**Required action**
Wherever the string "wire" appears in the listing, copy that line.

**The input**
****

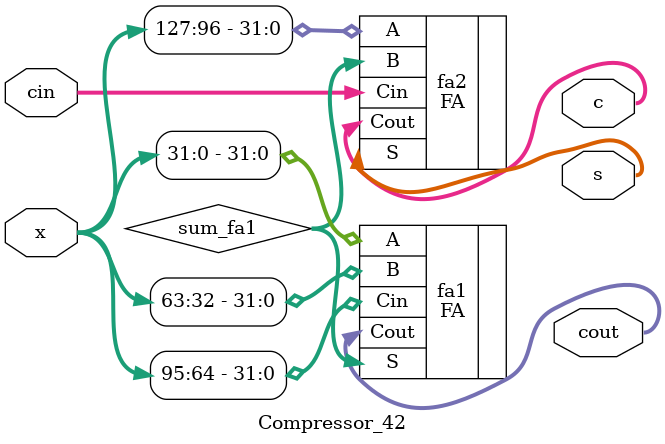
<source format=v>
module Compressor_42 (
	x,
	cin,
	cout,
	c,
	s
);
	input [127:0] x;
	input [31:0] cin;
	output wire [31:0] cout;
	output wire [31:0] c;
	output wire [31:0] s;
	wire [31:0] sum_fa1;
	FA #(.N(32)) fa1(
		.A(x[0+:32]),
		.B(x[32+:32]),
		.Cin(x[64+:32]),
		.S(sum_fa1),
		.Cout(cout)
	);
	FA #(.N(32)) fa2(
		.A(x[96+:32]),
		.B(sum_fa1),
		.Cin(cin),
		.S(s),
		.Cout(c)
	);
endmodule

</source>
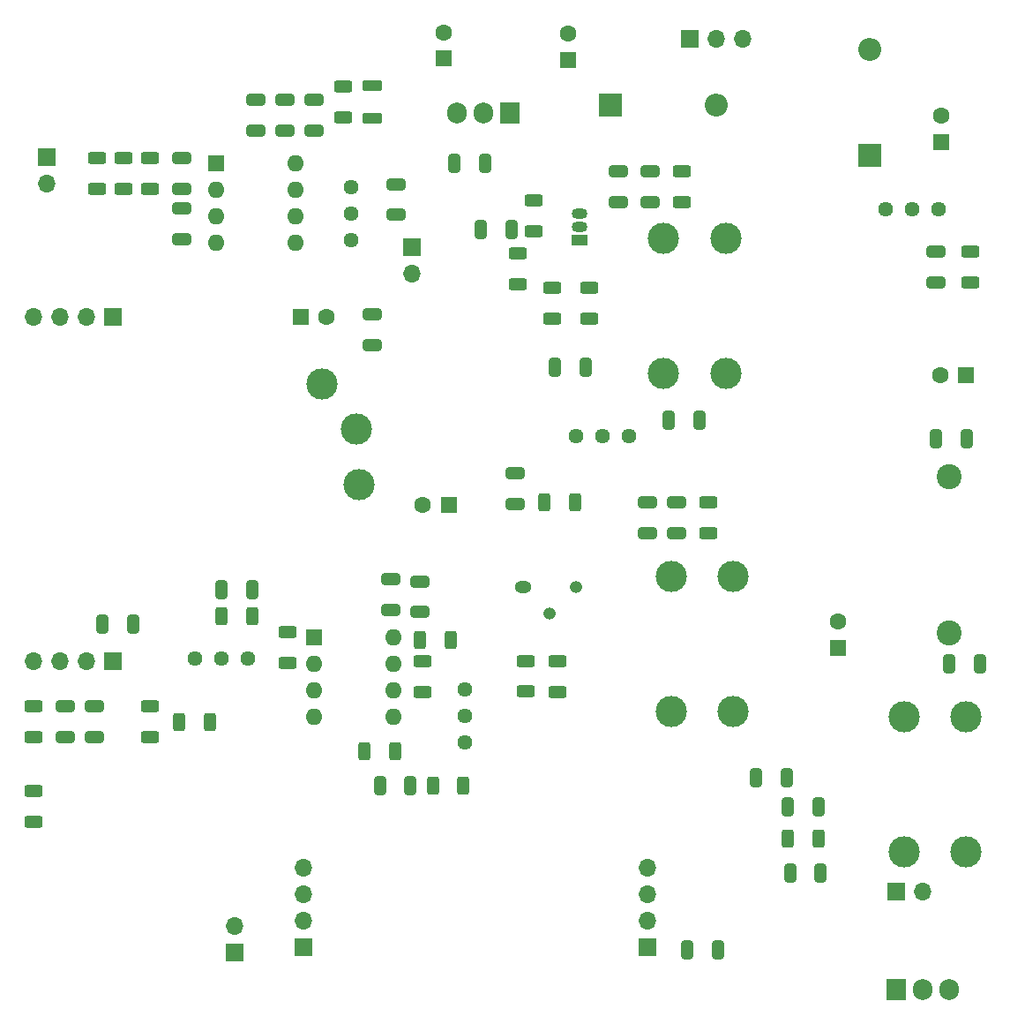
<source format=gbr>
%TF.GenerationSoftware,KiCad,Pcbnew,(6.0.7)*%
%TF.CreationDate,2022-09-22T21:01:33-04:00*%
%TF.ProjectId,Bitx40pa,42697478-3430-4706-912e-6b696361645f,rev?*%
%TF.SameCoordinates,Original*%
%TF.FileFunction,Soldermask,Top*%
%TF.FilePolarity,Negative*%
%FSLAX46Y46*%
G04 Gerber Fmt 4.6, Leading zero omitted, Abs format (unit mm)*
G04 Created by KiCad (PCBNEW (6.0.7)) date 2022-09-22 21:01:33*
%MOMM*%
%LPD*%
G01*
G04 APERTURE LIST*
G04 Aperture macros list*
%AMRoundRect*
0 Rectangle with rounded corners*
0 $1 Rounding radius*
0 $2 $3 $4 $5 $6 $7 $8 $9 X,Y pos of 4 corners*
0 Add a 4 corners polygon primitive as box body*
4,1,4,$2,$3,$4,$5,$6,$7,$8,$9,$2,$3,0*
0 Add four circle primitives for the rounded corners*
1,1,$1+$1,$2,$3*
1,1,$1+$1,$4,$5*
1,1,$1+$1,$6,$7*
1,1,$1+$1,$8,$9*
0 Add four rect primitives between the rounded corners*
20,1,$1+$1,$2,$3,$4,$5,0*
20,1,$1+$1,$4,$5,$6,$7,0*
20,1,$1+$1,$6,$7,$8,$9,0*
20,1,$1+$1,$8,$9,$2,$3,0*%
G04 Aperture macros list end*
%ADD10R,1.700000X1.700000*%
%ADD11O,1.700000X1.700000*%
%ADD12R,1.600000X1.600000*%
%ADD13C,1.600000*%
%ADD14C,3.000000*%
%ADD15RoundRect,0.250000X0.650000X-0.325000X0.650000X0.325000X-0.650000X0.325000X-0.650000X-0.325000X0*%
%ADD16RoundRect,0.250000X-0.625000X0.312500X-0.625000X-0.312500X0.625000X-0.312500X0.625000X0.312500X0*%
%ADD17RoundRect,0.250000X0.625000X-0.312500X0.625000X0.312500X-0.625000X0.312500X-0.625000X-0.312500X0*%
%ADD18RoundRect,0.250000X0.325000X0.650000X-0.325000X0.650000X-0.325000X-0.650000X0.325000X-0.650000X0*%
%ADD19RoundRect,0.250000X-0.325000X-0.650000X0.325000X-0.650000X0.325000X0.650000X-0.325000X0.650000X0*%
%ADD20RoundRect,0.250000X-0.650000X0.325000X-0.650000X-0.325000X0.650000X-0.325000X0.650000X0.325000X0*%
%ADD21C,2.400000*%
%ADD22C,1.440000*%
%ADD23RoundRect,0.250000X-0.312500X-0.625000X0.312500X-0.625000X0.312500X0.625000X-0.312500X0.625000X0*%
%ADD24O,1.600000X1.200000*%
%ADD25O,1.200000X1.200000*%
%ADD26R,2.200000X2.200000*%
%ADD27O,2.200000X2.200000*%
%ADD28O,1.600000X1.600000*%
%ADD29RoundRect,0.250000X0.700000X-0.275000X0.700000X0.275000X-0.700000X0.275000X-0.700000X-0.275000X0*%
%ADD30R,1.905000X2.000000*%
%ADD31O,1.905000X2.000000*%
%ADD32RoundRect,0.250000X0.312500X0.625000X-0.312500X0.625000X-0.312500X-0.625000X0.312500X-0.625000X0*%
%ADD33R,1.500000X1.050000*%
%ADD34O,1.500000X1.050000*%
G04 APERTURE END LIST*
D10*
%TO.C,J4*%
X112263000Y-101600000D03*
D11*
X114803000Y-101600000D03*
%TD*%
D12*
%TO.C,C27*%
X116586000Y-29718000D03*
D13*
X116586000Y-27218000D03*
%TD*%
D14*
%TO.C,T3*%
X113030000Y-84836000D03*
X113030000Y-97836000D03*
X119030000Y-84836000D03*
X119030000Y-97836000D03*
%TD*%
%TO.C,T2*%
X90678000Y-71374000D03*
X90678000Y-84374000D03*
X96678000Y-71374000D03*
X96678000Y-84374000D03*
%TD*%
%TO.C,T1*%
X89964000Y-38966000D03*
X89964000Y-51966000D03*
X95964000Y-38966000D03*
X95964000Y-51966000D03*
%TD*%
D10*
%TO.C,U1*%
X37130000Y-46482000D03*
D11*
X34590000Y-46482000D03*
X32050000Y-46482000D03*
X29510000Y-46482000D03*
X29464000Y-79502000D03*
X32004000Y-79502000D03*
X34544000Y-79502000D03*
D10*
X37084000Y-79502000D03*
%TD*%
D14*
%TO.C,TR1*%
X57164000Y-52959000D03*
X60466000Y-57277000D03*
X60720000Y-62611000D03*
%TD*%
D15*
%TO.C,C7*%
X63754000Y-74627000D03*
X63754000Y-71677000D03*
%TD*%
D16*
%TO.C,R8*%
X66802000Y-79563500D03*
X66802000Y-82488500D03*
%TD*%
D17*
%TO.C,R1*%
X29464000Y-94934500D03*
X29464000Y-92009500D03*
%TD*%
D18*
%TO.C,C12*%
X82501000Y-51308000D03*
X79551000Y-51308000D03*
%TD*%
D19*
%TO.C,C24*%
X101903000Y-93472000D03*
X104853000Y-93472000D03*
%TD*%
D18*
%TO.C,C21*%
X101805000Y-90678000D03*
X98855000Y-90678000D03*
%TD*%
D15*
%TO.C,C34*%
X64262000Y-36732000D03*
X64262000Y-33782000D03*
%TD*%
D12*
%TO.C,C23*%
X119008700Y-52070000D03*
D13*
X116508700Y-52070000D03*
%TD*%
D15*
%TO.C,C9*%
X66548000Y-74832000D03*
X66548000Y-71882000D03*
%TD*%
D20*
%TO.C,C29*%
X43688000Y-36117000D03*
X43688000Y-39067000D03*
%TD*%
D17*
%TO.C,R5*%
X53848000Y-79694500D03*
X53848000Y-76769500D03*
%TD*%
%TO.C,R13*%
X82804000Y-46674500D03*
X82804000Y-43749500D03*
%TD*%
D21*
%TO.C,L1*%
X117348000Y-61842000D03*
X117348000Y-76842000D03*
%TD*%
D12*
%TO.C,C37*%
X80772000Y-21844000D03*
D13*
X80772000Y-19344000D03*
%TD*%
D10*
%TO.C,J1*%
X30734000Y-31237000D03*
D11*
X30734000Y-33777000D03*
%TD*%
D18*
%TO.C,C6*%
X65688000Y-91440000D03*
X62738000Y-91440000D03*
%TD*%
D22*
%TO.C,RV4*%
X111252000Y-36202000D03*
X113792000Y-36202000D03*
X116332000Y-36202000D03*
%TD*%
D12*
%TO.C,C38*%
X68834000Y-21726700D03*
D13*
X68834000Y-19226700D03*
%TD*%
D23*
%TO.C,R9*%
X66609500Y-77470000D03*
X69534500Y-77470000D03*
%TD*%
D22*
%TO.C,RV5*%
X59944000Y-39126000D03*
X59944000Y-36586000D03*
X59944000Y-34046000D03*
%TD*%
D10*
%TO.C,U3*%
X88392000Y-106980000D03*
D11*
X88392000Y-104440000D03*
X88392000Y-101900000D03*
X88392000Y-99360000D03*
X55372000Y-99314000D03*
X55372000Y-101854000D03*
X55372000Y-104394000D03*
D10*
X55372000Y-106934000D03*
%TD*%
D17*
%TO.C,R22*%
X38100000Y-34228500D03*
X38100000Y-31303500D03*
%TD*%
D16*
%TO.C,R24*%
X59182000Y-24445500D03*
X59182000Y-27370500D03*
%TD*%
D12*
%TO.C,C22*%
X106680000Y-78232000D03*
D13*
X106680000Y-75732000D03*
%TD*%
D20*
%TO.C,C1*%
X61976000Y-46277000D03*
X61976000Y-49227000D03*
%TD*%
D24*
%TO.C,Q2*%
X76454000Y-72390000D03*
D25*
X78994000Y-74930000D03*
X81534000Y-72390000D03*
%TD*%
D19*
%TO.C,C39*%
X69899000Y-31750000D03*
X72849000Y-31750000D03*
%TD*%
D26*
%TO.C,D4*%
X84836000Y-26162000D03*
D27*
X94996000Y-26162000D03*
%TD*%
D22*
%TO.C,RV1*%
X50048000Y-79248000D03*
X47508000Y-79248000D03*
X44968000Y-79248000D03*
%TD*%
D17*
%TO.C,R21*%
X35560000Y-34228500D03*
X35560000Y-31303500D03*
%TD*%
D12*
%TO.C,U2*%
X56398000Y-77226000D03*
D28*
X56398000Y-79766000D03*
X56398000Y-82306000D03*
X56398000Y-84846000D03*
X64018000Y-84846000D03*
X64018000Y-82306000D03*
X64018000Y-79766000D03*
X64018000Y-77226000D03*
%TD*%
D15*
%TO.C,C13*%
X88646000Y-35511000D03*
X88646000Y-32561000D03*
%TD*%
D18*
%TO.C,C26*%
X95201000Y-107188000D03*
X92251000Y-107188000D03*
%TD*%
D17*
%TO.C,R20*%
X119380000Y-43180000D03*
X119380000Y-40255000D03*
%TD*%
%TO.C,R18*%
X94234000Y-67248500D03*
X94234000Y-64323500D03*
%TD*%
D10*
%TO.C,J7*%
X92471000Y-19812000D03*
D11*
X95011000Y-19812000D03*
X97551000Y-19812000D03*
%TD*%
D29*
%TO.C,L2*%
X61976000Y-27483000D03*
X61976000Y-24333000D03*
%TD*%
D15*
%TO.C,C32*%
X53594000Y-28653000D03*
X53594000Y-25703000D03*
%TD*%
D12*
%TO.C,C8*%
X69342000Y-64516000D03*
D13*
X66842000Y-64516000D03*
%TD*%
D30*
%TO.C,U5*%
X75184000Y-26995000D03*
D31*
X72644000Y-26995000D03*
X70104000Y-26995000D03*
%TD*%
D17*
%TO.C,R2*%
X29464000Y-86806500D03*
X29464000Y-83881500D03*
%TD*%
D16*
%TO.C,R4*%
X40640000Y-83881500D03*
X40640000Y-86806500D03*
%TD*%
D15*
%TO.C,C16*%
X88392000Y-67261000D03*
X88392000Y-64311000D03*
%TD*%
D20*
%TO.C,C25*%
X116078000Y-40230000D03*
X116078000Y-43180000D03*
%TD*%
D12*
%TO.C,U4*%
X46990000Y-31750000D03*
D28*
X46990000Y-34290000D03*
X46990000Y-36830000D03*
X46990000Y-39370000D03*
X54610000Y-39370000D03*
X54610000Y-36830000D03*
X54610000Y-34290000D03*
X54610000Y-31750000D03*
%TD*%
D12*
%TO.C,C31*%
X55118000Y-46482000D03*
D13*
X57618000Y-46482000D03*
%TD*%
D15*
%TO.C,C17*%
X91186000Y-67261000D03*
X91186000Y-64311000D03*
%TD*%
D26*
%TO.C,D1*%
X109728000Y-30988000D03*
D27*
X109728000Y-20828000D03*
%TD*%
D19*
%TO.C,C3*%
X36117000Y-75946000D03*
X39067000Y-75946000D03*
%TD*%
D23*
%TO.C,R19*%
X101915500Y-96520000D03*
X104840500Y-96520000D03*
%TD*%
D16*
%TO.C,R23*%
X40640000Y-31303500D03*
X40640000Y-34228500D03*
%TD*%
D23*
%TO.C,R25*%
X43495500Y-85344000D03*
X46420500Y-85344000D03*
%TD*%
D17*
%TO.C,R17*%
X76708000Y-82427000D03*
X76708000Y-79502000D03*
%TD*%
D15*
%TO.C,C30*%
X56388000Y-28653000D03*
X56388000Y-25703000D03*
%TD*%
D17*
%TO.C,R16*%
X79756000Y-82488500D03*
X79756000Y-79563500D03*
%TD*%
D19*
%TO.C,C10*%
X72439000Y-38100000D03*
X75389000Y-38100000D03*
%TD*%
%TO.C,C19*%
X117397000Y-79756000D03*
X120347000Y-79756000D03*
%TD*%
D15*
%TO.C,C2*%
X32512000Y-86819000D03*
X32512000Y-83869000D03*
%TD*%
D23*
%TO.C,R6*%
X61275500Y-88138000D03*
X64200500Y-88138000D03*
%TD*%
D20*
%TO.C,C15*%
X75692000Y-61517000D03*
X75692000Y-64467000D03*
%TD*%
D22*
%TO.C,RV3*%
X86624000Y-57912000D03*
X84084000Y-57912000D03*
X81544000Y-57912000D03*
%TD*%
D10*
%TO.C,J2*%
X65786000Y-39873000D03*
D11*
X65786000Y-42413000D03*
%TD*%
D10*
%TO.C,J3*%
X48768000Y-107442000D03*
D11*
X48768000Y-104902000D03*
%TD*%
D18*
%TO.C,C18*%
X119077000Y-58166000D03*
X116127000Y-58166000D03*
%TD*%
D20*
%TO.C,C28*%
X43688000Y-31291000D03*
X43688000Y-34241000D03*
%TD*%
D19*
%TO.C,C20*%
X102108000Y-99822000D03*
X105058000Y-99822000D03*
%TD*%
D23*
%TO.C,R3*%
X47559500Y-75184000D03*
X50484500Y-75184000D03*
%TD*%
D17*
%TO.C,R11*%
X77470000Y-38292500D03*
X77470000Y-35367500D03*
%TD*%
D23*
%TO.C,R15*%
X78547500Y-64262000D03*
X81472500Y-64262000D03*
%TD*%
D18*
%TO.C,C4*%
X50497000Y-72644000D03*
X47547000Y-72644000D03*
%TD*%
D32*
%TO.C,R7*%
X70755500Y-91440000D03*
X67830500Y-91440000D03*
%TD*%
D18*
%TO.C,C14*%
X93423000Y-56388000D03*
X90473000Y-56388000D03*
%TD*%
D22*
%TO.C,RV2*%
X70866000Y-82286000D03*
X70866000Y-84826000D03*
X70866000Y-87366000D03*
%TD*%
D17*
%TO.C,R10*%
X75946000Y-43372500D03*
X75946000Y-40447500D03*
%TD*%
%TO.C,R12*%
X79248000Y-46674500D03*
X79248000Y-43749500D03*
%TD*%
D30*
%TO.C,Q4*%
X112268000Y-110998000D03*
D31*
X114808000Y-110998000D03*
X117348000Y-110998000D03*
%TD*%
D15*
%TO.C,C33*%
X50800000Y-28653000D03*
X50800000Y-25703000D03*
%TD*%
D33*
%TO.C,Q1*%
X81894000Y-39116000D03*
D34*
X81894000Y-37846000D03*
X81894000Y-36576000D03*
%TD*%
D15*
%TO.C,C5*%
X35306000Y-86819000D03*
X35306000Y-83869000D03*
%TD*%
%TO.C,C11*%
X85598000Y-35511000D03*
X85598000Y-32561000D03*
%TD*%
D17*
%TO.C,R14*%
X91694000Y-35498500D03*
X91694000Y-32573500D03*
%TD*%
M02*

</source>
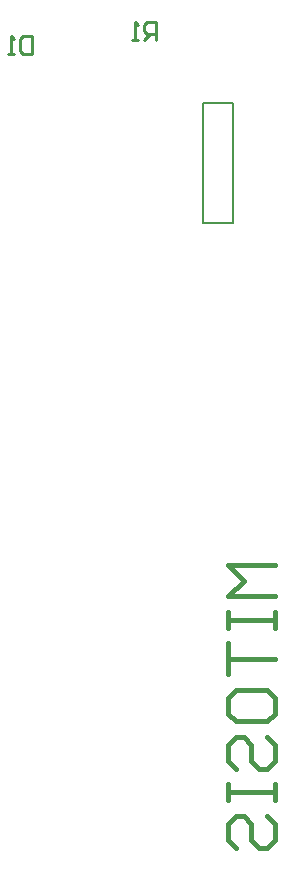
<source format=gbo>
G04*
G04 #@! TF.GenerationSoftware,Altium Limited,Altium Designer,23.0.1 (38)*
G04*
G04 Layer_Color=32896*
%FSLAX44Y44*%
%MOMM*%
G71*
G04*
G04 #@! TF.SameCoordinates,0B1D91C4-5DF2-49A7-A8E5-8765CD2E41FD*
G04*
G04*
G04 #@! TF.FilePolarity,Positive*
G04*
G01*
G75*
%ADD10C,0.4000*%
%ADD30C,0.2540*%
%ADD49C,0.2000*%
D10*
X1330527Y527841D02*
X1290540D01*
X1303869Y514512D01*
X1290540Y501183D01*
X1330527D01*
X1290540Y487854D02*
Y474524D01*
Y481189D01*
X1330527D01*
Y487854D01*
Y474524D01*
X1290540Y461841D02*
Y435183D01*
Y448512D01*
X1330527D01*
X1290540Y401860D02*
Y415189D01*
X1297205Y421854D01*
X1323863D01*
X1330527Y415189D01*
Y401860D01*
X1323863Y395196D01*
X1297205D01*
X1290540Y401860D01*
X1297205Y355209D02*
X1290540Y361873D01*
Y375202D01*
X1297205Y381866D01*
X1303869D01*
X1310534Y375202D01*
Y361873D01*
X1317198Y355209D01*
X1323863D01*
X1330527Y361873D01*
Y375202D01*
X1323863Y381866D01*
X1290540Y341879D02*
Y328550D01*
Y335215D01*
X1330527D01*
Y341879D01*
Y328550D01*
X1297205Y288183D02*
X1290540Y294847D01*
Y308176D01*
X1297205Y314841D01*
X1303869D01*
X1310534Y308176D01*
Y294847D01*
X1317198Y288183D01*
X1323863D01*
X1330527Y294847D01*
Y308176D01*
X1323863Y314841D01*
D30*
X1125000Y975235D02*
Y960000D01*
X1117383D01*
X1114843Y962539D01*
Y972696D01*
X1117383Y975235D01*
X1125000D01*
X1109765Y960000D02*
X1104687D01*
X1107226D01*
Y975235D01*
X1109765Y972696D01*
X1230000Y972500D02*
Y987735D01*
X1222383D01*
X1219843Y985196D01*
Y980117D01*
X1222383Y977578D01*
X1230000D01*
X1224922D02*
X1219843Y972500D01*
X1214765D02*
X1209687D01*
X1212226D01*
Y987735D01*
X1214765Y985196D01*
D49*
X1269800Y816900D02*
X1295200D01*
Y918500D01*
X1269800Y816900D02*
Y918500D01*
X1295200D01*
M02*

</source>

****

**Solved exercise**
	output wire [31:0] cout;
	output wire [31:0] c;
	output wire [31:0] s;
	wire [31:0] sum_fa1;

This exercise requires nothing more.